Mission Capital Advisors LLC, a New York-based financial services firm, is managing bids on a $25 million commercial mortgage backed security (CMBS) that was issued in December 2007 to Regency Capital Fund I LLC. That entity was formed at the request of JPMorgan Chase & Co. to hold the deeds to 20 properties in Iowa, Nebraska and Utah that were to be used as collateral on a total of $26.5 million in notes from the lender, a Regency lawyer testified during a Polk County court hearing last year.
As part of the sale, that loan is being packaged with another $25 million loan that is unrelated to Regency but has been managed by the same servicing company, Boston-based CWCapital Asset Management.
The Regency loan became muti-headed. It was secured through a JPMorgan commercial real estate trust and held by LaSalle Bank. The loan was assigned to Bank of America in August 2008, after that financial giant acquired LaSalle.
Bank of America filed a lawsuit in May 2009 seeking to foreclose on the loan. The buyer of the Regency loan will have to continue the foreclosure action.
Among the properties used as collateral on the loan is a failed Regency construction debris recycling center that has been the target of cleanup efforts by the Iowa Department of Natural Resources.
However, the properties also include warehouses, office buildings, retail outlets and industrial properties that currently are being managed by NAI Ruhl & Ruhl Commercial Co., which was appointed receiver pending the outcome of the Bank of America lawsuit.
Kurt Mumm, local president for NAI Ruhl & Ruhl, said most of the Regency properties are generating income and could be of interest to local investors.

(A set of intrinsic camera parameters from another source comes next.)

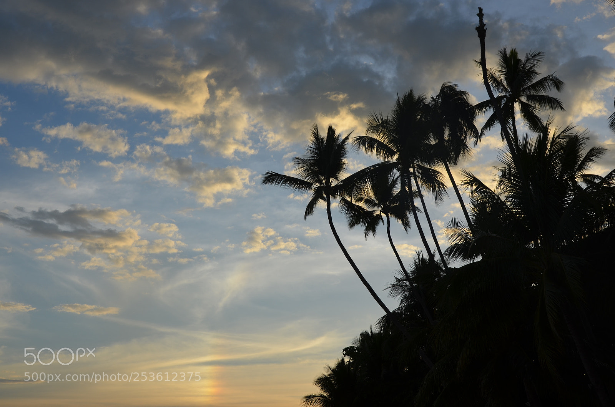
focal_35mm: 48
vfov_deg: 27.9
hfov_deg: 41.2
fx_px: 818
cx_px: 308
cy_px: 204
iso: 100
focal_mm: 32
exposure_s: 1/250
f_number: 8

Regency principals have said the loan package was a last-ditch effort to sort out the company’s finances after Wells Fargo & Co. decided to back out of a long-term lending relationship with the company, creating a cash flow crisis that was compounded by Regency’s ambitious expansion plans.
At the time it closed, Regency was the largest home builder in Iowa.
Mumm said a CMBS is unusual for Greater Des Moines, but became a method to finance a large portfolio at better terms than were typical of mortgages granted by local lenders. Such securities were complicated and became objects of scorn from some financial experts after credit markets collapsed.
“There was a significant amount of brain damage that had to be done on those deals,” Mumm said.
Mission Capital will accept initial bids on April 28, then select final bidders. Final bids are due May 18 and the deal will close May 27.